## What you will do
Could you give the entries below again, substituting "MMK" for every "kyats", keeping everything else unchanged and leaving the pictures out?

## Given records
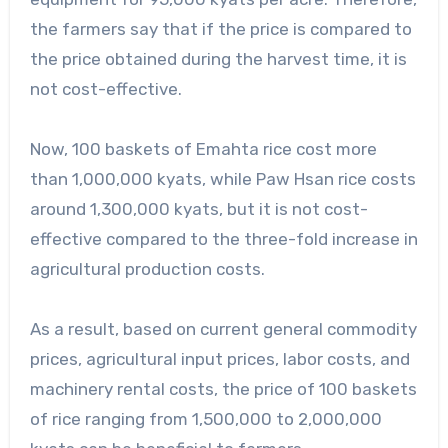
the farmers say that if the price is compared to
the price obtained during the harvest time, it is
not cost-effective.
Now, 100 baskets of Emahta rice cost more
than 1,000,000 kyats, while Paw Hsan rice costs
around 1,300,000 kyats, but it is not cost-
effective compared to the three-fold increase in
agricultural production costs.
As a result, based on current general commodity
prices, agricultural input prices, labor costs, and
machinery rental costs, the price of 100 baskets
of rice ranging from 1,500,000 to 2,000,000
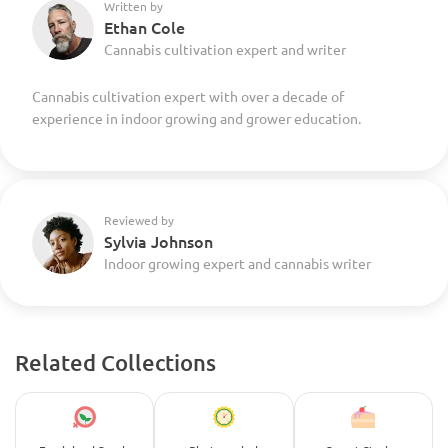
Written by
Ethan Cole
Cannabis cultivation expert and writer
Cannabis cultivation expert with over a decade of
experience in indoor growing and grower education.
Reviewed by
Sylvia Johnson
Indoor growing expert and cannabis writer
Related Collections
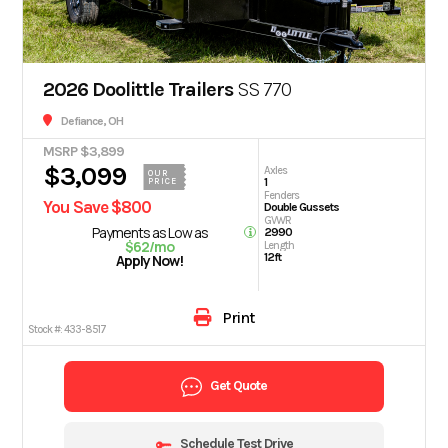
2026 Doolittle Trailers
SS 770
Defiance, OH
MSRP $3,899
$3,099
Axles
OUR
1
PRICE
Fenders
You Save $800
Double Gussets
GVWR
Payments as Low as
2990
$62/mo
Length
12ft
Apply Now!
Print
Stock #:
433-8517
Get Quote
Schedule Test Drive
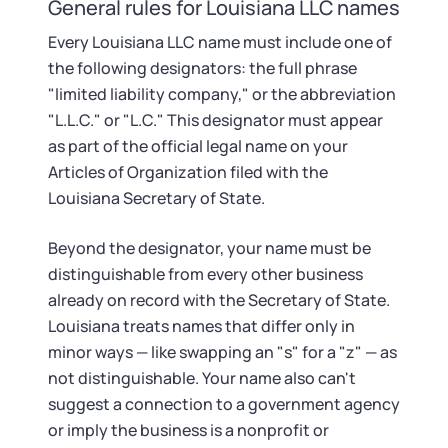
Startup Central
General rules for Louisiana LLC names
Every Louisiana LLC name must include one of
Contact
the following designators: the full phrase
"limited liability company," or the abbreviation
"L.L.C." or "L.C." This designator must appear
as part of the official legal name on your
Articles of Organization filed with the
Louisiana Secretary of State.
Beyond the designator, your name must be
distinguishable from every other business
already on record with the Secretary of State.
Louisiana treats names that differ only in
minor ways — like swapping an "s" for a "z" — as
not distinguishable. Your name also can't
suggest a connection to a government agency
or imply the business is a nonprofit or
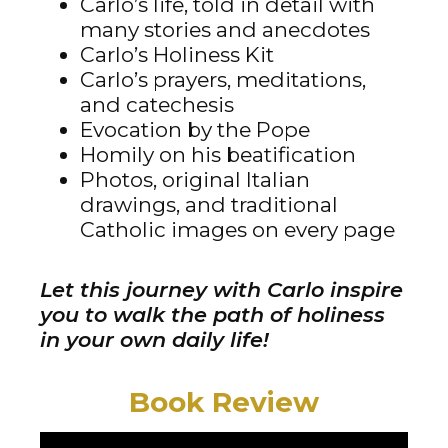
Carlo’s life, told in detail with
many stories and anecdotes
Carlo’s Holiness Kit
Carlo’s prayers, meditations,
and catechesis
Evocation by the Pope
Homily on his beatification
Photos, original Italian
drawings, and traditional
Catholic images on every page
Let this journey with Carlo inspire
you to walk the path of holiness
in your own daily life!
Book Review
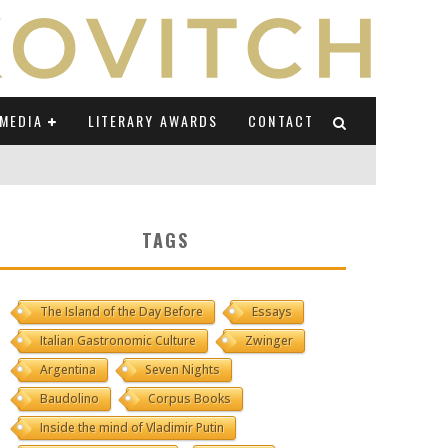
MEDIA
LITERARY AWARDS
CONTACT
NI E CAUCASO TRANSEUROPA
TAGS
RE BY LUIGI GRAVAGNUOLO
The Island of the Day Before
Essays
UCCIO
Italian Gastronomic Culture
Zwinger
ONS" (ON IL POSTO DELLE PAROLE)
Argentina
Seven Nights
Baudolino
Corpus Books
Inside the mind of Vladimir Putin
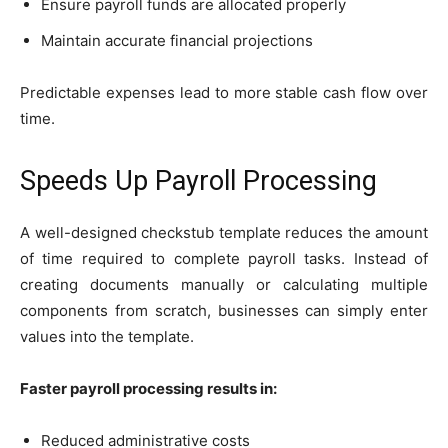
Ensure payroll funds are allocated properly
Maintain accurate financial projections
Predictable expenses lead to more stable cash flow over
time.
Speeds Up Payroll Processing
A well-designed checkstub template reduces the amount
of time required to complete payroll tasks. Instead of
creating documents manually or calculating multiple
components from scratch, businesses can simply enter
values into the template.
Faster payroll processing results in:
Reduced administrative costs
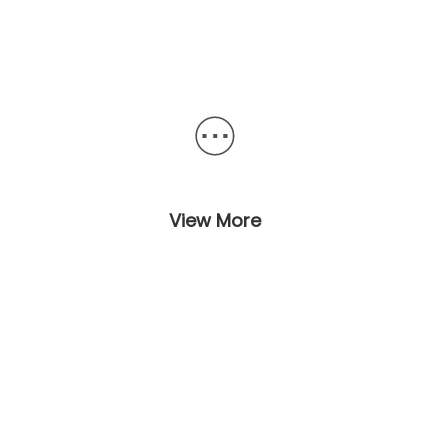
View More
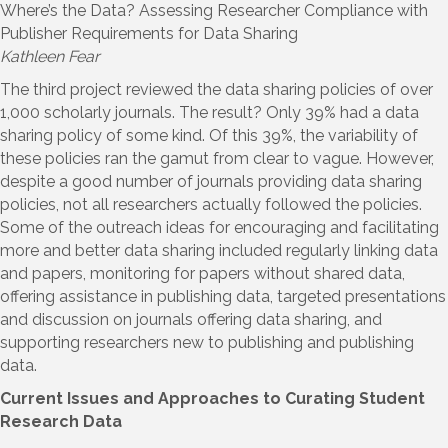
Where’s the Data? Assessing Researcher Compliance with
Publisher Requirements for Data Sharing
Kathleen Fear
The third project reviewed the data sharing policies of over
1,000 scholarly journals. The result? Only 39% had a data
sharing policy of some kind. Of this 39%, the variability of
these policies ran the gamut from clear to vague. However,
despite a good number of journals providing data sharing
policies, not all researchers actually followed the policies.
Some of the outreach ideas for encouraging and facilitating
more and better data sharing included regularly linking data
and papers, monitoring for papers without shared data,
offering assistance in publishing data, targeted presentations
and discussion on journals offering data sharing, and
supporting researchers new to publishing and publishing
data.
Current Issues and Approaches to Curating Student
Research Data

## Response
the farmers say that if the price is compared to
the price obtained during the harvest time, it is
not cost-effective.
Now, 100 baskets of Emahta rice cost more
than 1,000,000 MMK, while Paw Hsan rice costs
around 1,300,000 MMK, but it is not cost-
effective compared to the three-fold increase in
agricultural production costs.
As a result, based on current general commodity
prices, agricultural input prices, labor costs, and
machinery rental costs, the price of 100 baskets
of rice ranging from 1,500,000 to 2,000,000
Written by
Ethan Cole
Cannabis cultivation expert and writer
Cannabis cultivation expert with over a decade of
experience in indoor growing and grower education.
Reviewed by
Sylvia Johnson
Indoor growing expert and cannabis writer
Related Collections
2026 Doolittle Trailers
SS 770
Defiance, OH
MSRP $3,899
$3,099
Axles
OUR
1
PRICE
Fenders
You Save $800
Double Gussets
GVWR
Payments as Low as
2990
$62/mo
Length
12ft
Apply Now!
Print
Stock #:
433-8517
Get Quote
Schedule Test Drive
Startup Central
General rules for Louisiana LLC names
Every Louisiana LLC name must include one of
Contact
the following designators: the full phrase
"limited liability company," or the abbreviation
"L.L.C." or "L.C." This designator must appear
as part of the official legal name on your
Articles of Organization filed with the
Louisiana Secretary of State.
Beyond the designator, your name must be
distinguishable from every other business
already on record with the Secretary of State.
Louisiana treats names that differ only in
minor ways — like swapping an "s" for a "z" — as
not distinguishable. Your name also can't
suggest a connection to a government agency
or imply the business is a nonprofit or
Carlo’s life, told in detail with
many stories and anecdotes
Carlo’s Holiness Kit
Carlo’s prayers, meditations,
and catechesis
Evocation by the Pope
Homily on his beatification
Photos, original Italian
drawings, and traditional
Catholic images on every page
Let this journey with Carlo inspire
you to walk the path of holiness
in your own daily life!
Book Review
MEDIA
LITERARY AWARDS
CONTACT
NI E CAUCASO TRANSEUROPA
TAGS
RE BY LUIGI GRAVAGNUOLO
The Island of the Day Before
Essays
UCCIO
Italian Gastronomic Culture
Zwinger
ONS" (ON IL POSTO DELLE PAROLE)
Argentina
Seven Nights
Baudolino
Corpus Books
Inside the mind of Vladimir Putin
Ensure payroll funds are allocated properly
Maintain accurate financial projections
Predictable expenses lead to more stable cash flow over
time.
Speeds Up Payroll Processing
A well-designed checkstub template reduces the amount
of time required to complete payroll tasks. Instead of
creating documents manually or calculating multiple
components from scratch, businesses can simply enter
values into the template.
Faster payroll processing results in:
Reduced administrative costs
View More
Where’s the Data? Assessing Researcher Compliance with
Publisher Requirements for Data Sharing
Kathleen Fear
The third project reviewed the data sharing policies of over
1,000 scholarly journals. The result? Only 39% had a data
sharing policy of some kind. Of this 39%, the variability of
these policies ran the gamut from clear to vague. However,
despite a good number of journals providing data sharing
policies, not all researchers actually followed the policies.
Some of the outreach ideas for encouraging and facilitating
more and better data sharing included regularly linking data
and papers, monitoring for papers without shared data,
offering assistance in publishing data, targeted presentations
and discussion on journals offering data sharing, and
supporting researchers new to publishing and publishing
data.
Current Issues and Approaches to Curating Student
Research Data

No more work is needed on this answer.